Margriet Prajoux-Bouma

Personal information
- Nationality: Dutch
- Born: 19 June 1912 Franeker?
- Died: 17 December 2005 (aged 93)

Sport
- Sport: Alpine skiing

= Margriet Prajoux-Bouma =

Dutch alpine skier

Margriet "Grietje" Prajoux-Bouma (also Marguerite; 19 June 1912 - 17 December 2005) was a Dutch alpine skier living in France. She competed for the Netherlands in the women's giant slalom at the 1952 Winter Olympics.

Allegedly hailing from Franeker, she moved to France, where between 1936 (in Megève) and 1951 she participated in French skiing competitions. In May 1938, as a Dutch citizen and aged 25, she took a trip to the United States, accompanied by the 51-year-old hotel manager (Eugène Vincent) Emile Prajoux. The couple married 12 April 1940 in Paris. Emile Prajoux died before 1951 and Bouma became a Dutch citizenship again, though she remained in Paris. She won the 1951 and 1952 Dutch combined skiing competition, the latter apparently as sole competitor, and was selected as the female Dutch skiing participant in the 1952 Winter Olympics. At nearly 40 years old she has been the oldest Dutch Winter Olympics competitor.

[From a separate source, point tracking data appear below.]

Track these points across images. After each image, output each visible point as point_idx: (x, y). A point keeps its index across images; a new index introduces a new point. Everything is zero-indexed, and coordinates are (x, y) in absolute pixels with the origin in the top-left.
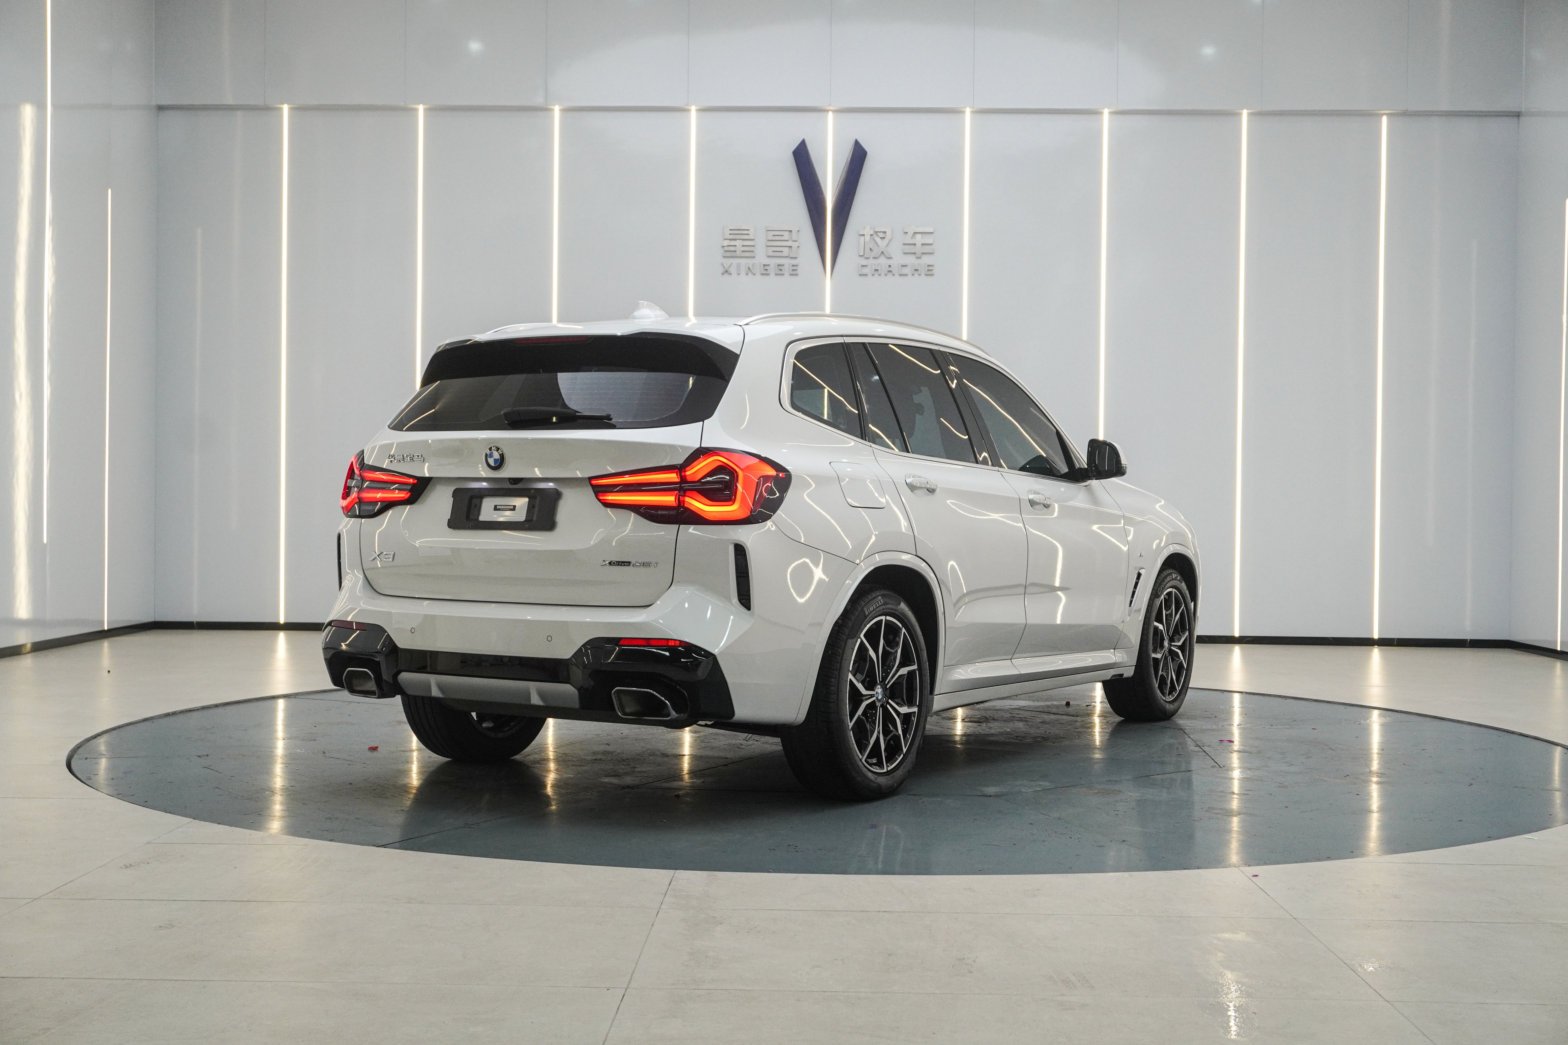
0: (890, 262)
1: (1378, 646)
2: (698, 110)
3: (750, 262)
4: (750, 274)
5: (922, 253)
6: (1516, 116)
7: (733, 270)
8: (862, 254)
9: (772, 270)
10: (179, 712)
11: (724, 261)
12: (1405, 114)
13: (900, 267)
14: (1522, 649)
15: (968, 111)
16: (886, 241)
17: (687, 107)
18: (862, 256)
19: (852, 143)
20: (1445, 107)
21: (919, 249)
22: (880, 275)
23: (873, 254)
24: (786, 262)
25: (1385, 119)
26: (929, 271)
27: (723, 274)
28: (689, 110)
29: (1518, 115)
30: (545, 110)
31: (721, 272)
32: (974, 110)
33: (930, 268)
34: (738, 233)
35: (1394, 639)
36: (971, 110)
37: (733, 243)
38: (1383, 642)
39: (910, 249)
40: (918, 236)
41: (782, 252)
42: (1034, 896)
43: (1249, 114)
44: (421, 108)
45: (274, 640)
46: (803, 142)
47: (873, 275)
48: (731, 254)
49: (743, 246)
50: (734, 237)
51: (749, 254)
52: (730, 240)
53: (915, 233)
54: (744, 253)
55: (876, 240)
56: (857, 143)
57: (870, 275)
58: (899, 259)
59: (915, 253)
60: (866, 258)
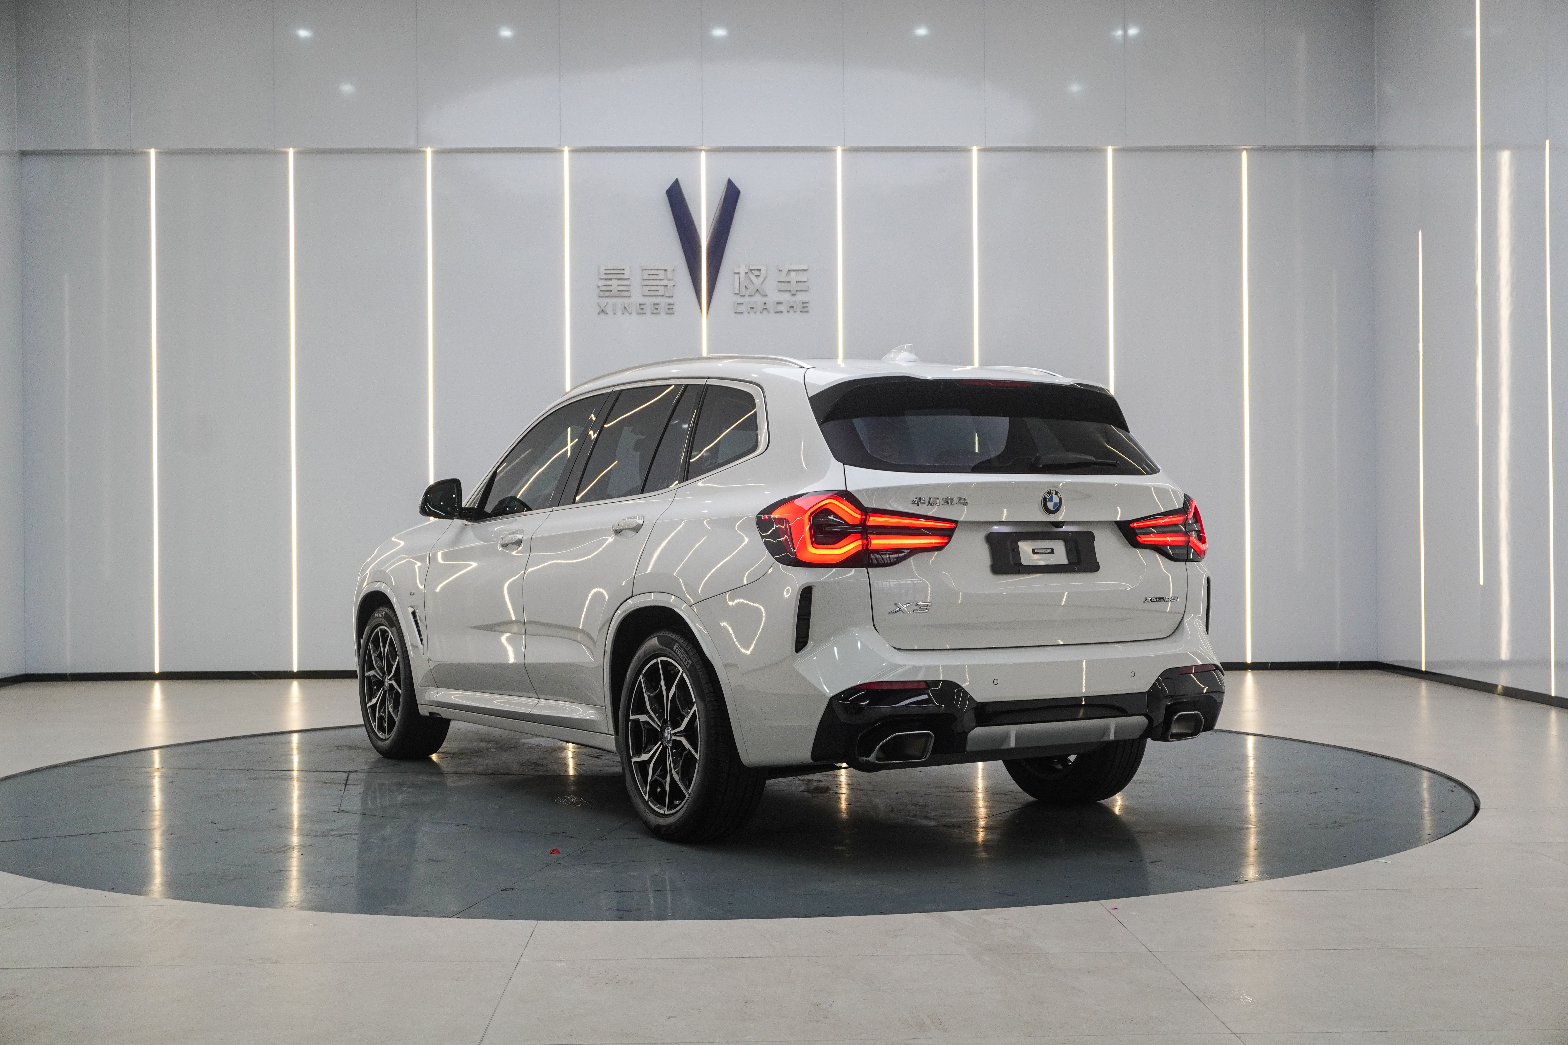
0: (765, 300)
1: (1251, 670)
2: (571, 151)
3: (626, 301)
4: (626, 314)
5: (797, 291)
6: (1369, 150)
7: (609, 309)
8: (737, 292)
9: (648, 309)
10: (43, 769)
11: (601, 301)
12: (1264, 149)
13: (776, 305)
14: (1391, 670)
15: (839, 149)
16: (761, 279)
17: (560, 148)
18: (738, 294)
19: (725, 182)
20: (1303, 143)
21: (793, 286)
22: (755, 312)
23: (749, 292)
24: (663, 301)
25: (1244, 154)
26: (805, 308)
27: (599, 313)
28: (562, 151)
29: (1371, 149)
30: (417, 152)
31: (598, 312)
32: (845, 148)
33: (805, 305)
34: (616, 273)
35: (1268, 663)
36: (843, 148)
37: (610, 283)
38: (1256, 667)
39: (785, 286)
40: (793, 274)
41: (658, 291)
42: (896, 936)
43: (1114, 151)
44: (291, 151)
45: (150, 690)
46: (677, 181)
47: (749, 312)
48: (607, 294)
49: (618, 285)
50: (610, 277)
51: (625, 294)
52: (606, 279)
53: (789, 270)
54: (619, 292)
55: (751, 278)
56: (730, 182)
57: (746, 313)
58: (774, 296)
59: (790, 291)
60: (741, 296)
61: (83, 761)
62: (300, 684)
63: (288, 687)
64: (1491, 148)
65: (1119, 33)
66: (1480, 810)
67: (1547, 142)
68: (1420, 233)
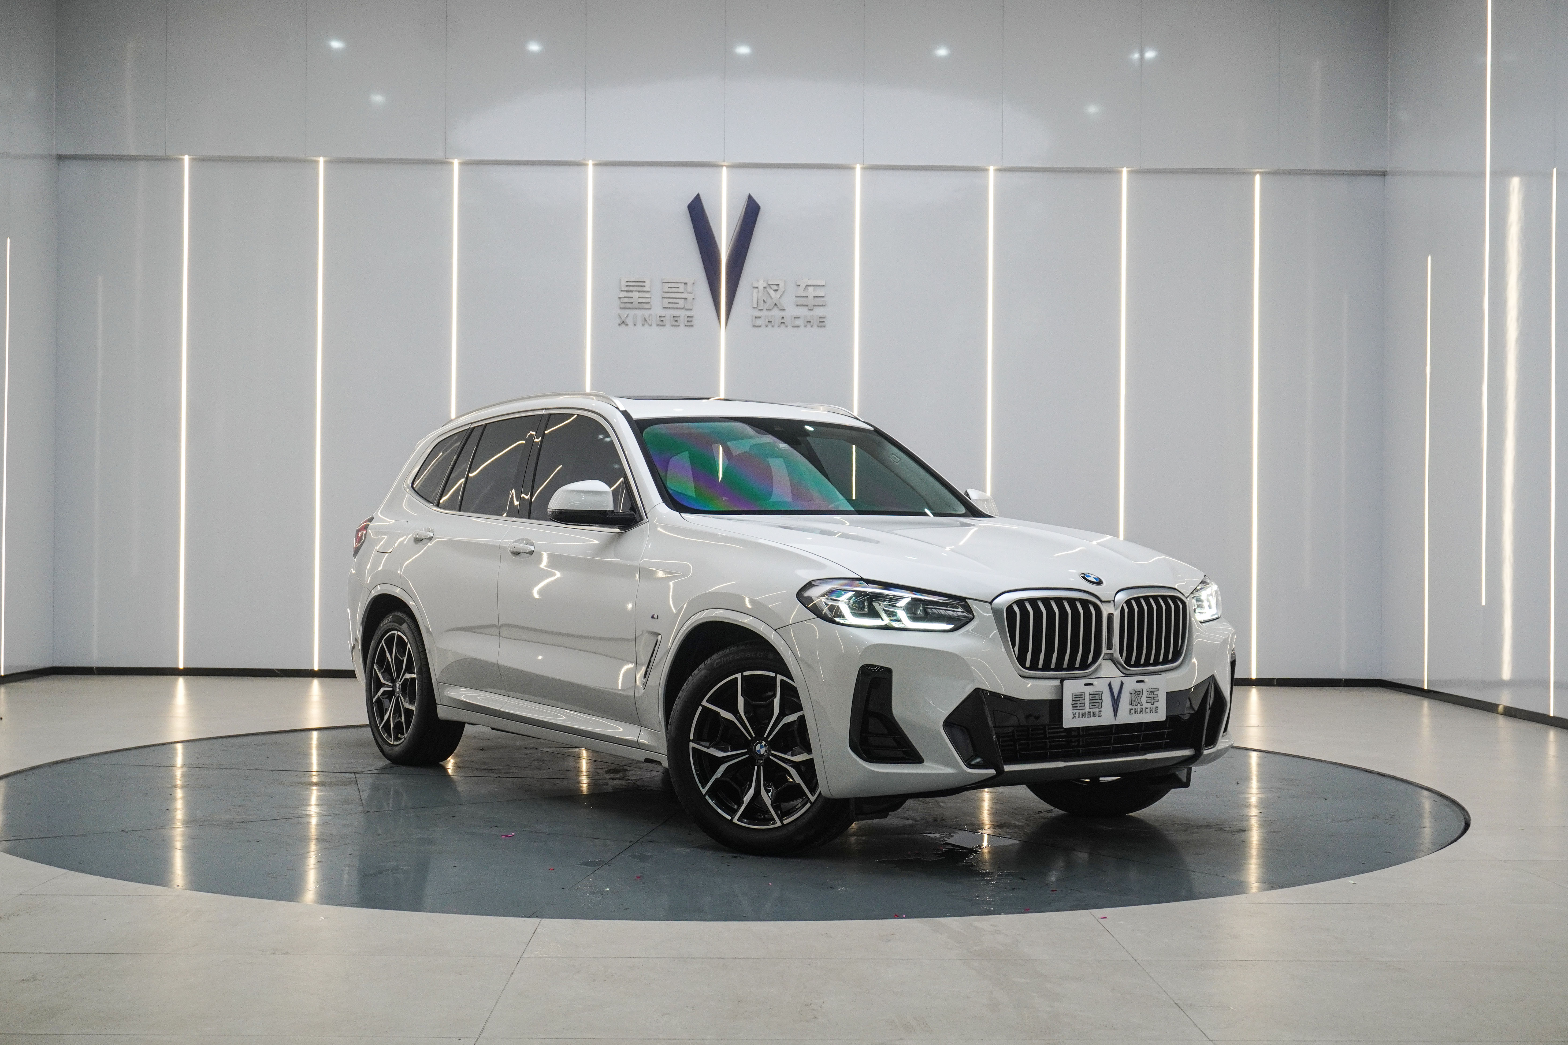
0: (783, 314)
1: (1256, 686)
2: (596, 165)
3: (646, 313)
4: (646, 325)
5: (814, 305)
6: (1381, 175)
7: (629, 321)
8: (756, 306)
9: (668, 321)
10: (68, 761)
11: (621, 312)
12: (1276, 173)
13: (793, 318)
14: (1394, 688)
15: (858, 167)
16: (779, 293)
17: (584, 162)
18: (755, 308)
19: (746, 198)
20: (1315, 167)
21: (811, 301)
22: (773, 326)
23: (767, 306)
24: (682, 314)
25: (1258, 178)
26: (821, 323)
27: (619, 325)
28: (586, 165)
29: (1384, 174)
30: (444, 163)
31: (618, 323)
32: (864, 166)
33: (823, 320)
35: (1271, 679)
36: (861, 166)
37: (630, 294)
38: (1261, 682)
39: (802, 301)
40: (810, 289)
41: (678, 303)
42: (889, 941)
43: (1129, 172)
44: (321, 160)
45: (174, 686)
46: (698, 196)
47: (767, 326)
48: (629, 305)
49: (639, 297)
50: (631, 289)
51: (646, 306)
52: (627, 291)
53: (807, 285)
54: (640, 304)
55: (770, 292)
56: (750, 197)
57: (763, 327)
58: (792, 310)
59: (807, 305)
60: (760, 310)
61: (106, 753)
62: (320, 683)
63: (309, 686)
64: (1501, 175)
65: (1136, 56)
66: (1470, 827)
67: (1555, 170)
68: (1429, 258)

On February 14, 1952, she competed in the women's giant slalom. She finished 40th and last in 3:31 minutes, 33 seconds behind the next competitor and 84 seconds behind the winner. She then withdrew from participation in the slalom and downhill races. Partially because of her poor results, the Dutch Olympic committee decided to tighten selection criteria for participation.